=== Problem statement ===
Go through the records below and show every line with the string "come".

=== Input data ===
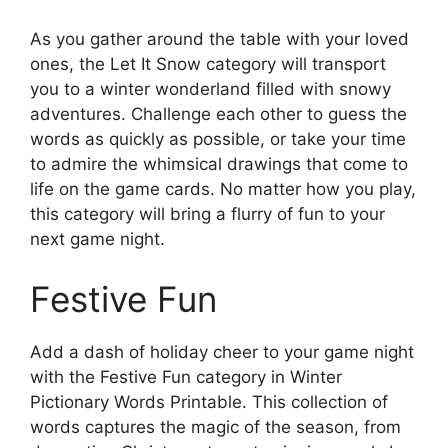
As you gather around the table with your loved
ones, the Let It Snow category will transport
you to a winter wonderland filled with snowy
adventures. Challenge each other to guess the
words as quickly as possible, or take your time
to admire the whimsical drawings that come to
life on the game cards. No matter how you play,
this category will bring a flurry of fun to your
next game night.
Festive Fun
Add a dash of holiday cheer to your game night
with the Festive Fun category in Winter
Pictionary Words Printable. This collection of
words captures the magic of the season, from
---
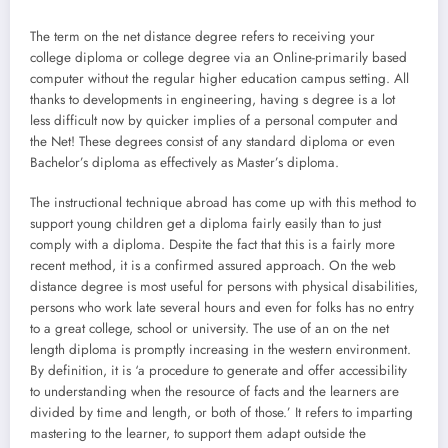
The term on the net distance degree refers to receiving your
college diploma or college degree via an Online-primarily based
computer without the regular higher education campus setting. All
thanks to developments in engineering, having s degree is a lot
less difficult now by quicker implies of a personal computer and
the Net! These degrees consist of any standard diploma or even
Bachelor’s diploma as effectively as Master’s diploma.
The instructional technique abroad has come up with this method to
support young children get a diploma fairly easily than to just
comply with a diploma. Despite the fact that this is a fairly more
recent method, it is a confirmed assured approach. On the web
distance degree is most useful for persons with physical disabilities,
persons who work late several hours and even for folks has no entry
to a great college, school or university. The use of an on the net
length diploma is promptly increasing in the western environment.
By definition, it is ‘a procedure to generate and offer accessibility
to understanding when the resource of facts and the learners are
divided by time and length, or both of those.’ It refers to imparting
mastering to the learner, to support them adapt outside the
---
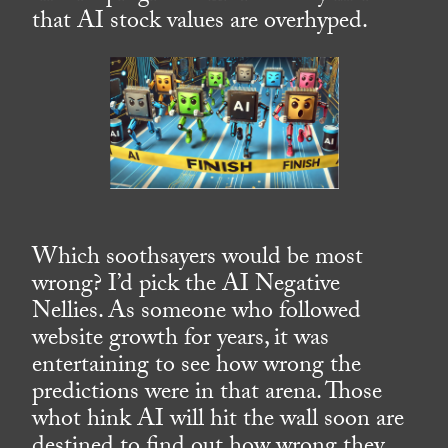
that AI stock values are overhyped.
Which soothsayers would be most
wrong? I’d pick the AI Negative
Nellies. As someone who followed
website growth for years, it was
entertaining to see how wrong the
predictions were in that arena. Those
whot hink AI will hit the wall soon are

=== Finished exercise ===
to admire the whimsical drawings that come to
The instructional technique abroad has come up with this method to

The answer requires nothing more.